Ну, двести, триста, не так и страшно. В лесу, против подготовленной обороны. Два к одному. Мы и десять к одному видели, а до сих пор живы! Упрутся в позиции «печенегов», кровью умоются. Страшнее была непонятность противника. Видел он «освободителей Южного Туркестана», «урянхайскую народную гвардию», «тигров Синцзяна», но то была людская мелочовка. Хилые монголоиды в рваных халатах и малахаях, надвинутых на уши. Винтари и автоматы у них были, особого страха кадровым солдатам не внушающие. «Энфильды» — те да! Так по уму стрелять из них умел один из тысячи. Боестолкновения тоже происходили скорее ритуально, чем всерьез. А глядя на этих, капитан думал: «Хреновая война пойдет, очень хреновая. Как попрут, как попрут, долго ли устоят мои парни?»
В свои двадцать пять лет Уваров ощутил себя настоящим отцом-командиром, отвечающим за все.
Пожалел, что не взял с собой безымянного прапорщика с пулеметом. Вот тогда и засадил бы от всей души из «ДП-47» вдоль колонны. Тридцать метров, и целиться не надо. Как из пожарного брандспойта.

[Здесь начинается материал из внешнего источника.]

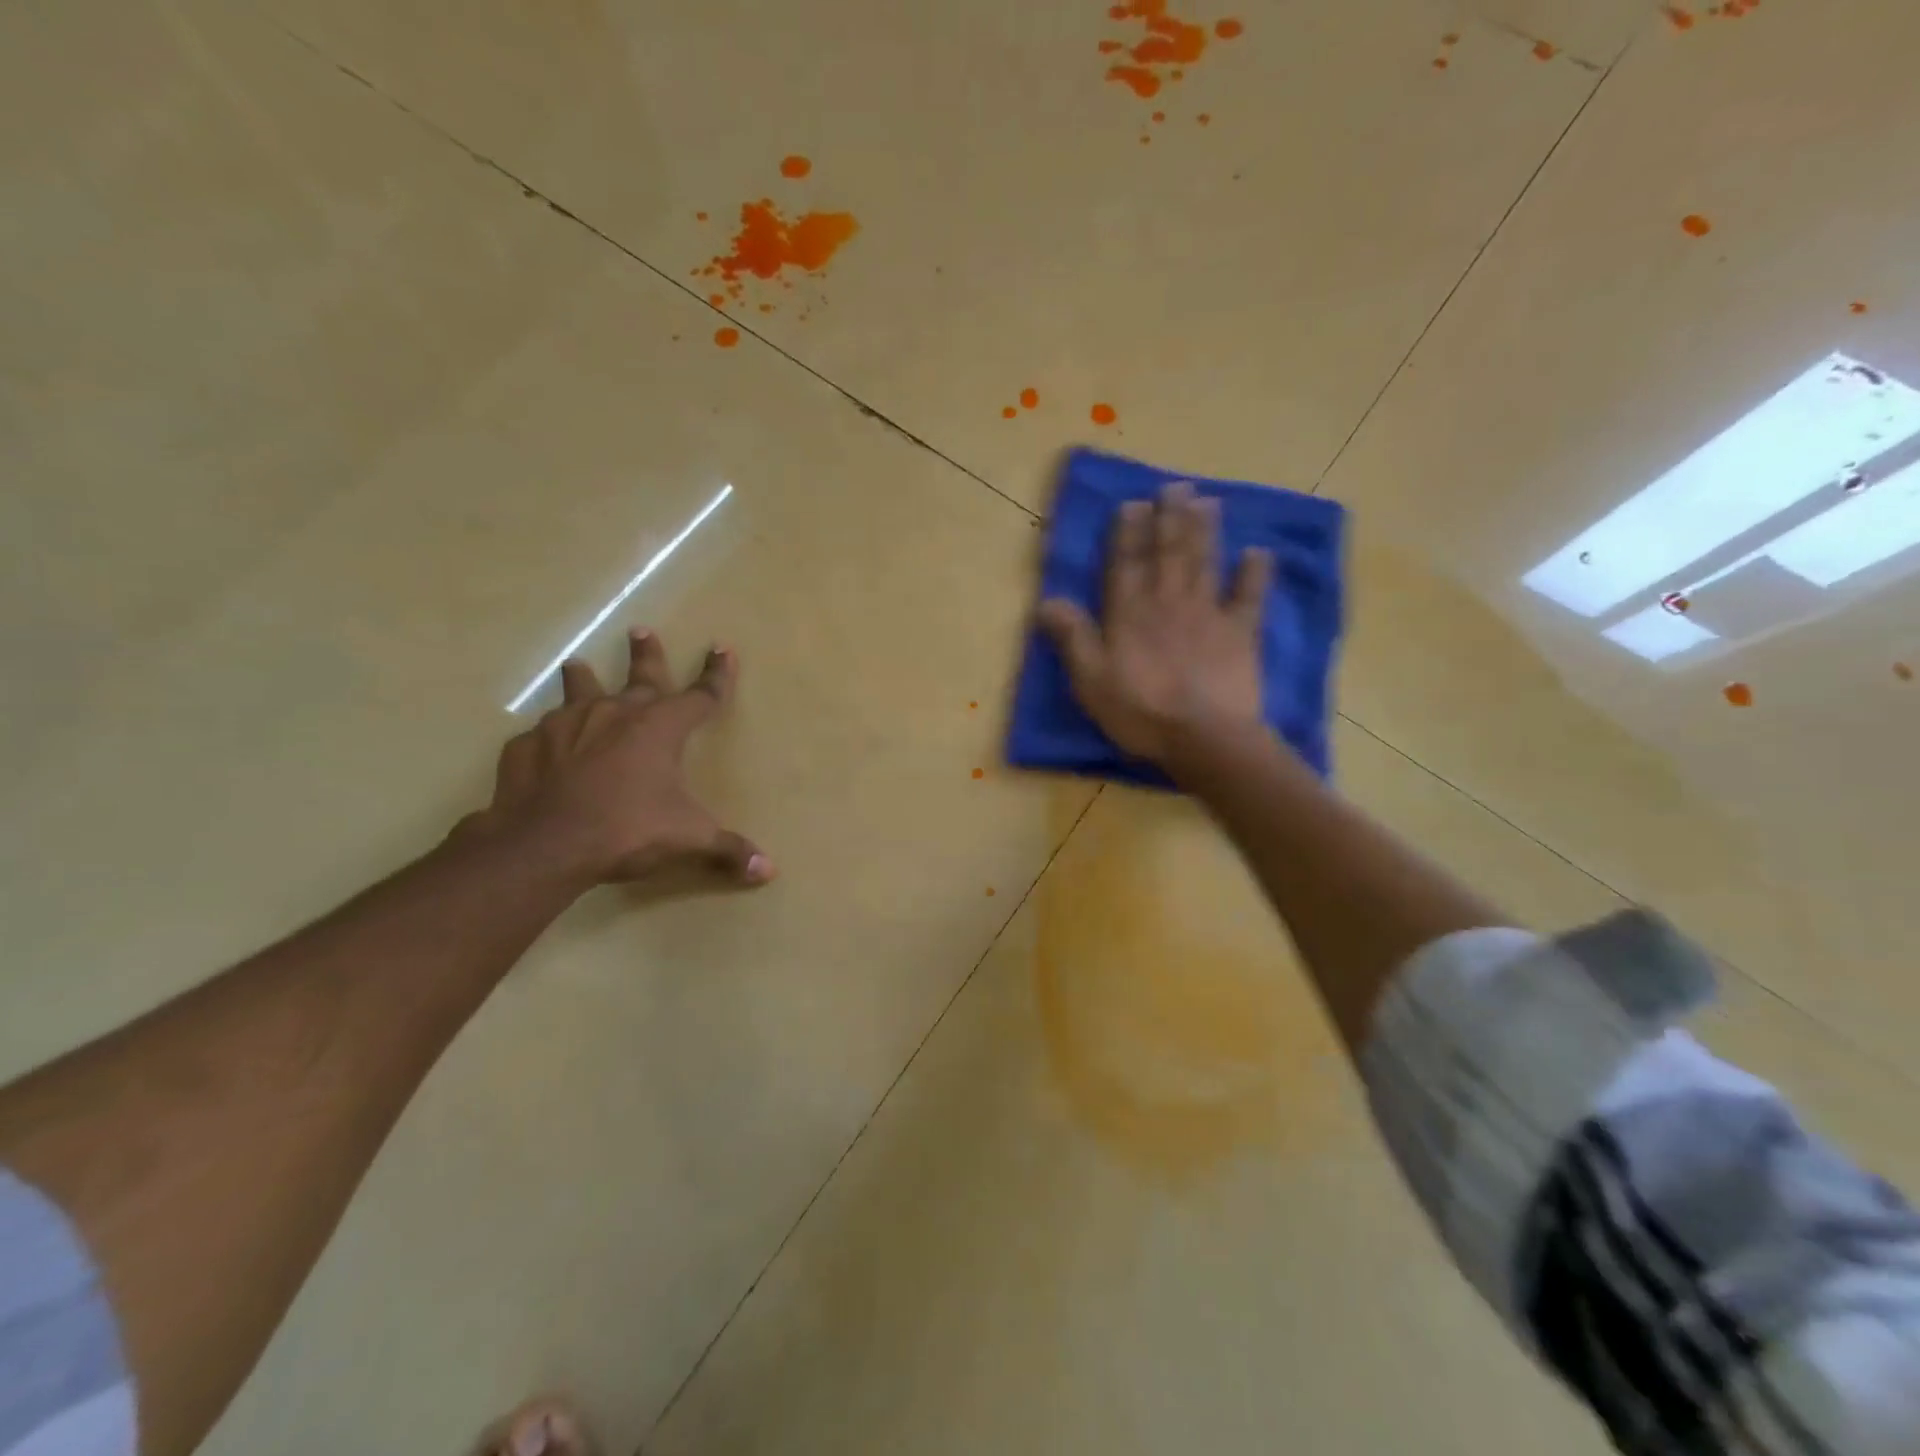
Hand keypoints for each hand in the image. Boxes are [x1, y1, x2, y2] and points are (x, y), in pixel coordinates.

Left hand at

Очень неприятно видеть профессиональному гуманисту, когда люди, пока еще не ставшие преступниками (а ставшие все равно имеют право на адвокатскую и судебную защиту), вдруг валятся на асфальт. Убитые, по преимуществу.
А их пулеметы, нас еще не убившие, следует считать только сувенирами, которые спортсмены-коллекционеры носят на плече из пристрастия к такому виду спорта.
К счастью, гуманистов поблизости не было. Уваров начал стрелять справа налево, хотя его учили делать это наоборот.
«Дегтярев» стучал ровно, с короткими паузами, и крепкие люди в камуфляжах послушно падали. И целиться не требовалось, не позволяй стволу уходить вверх — и все! Доплевал верный автомат свои семьдесят два, ни разу не дав осечки или перекоса. Валерий успел даже сменить диск, пока они опомнились.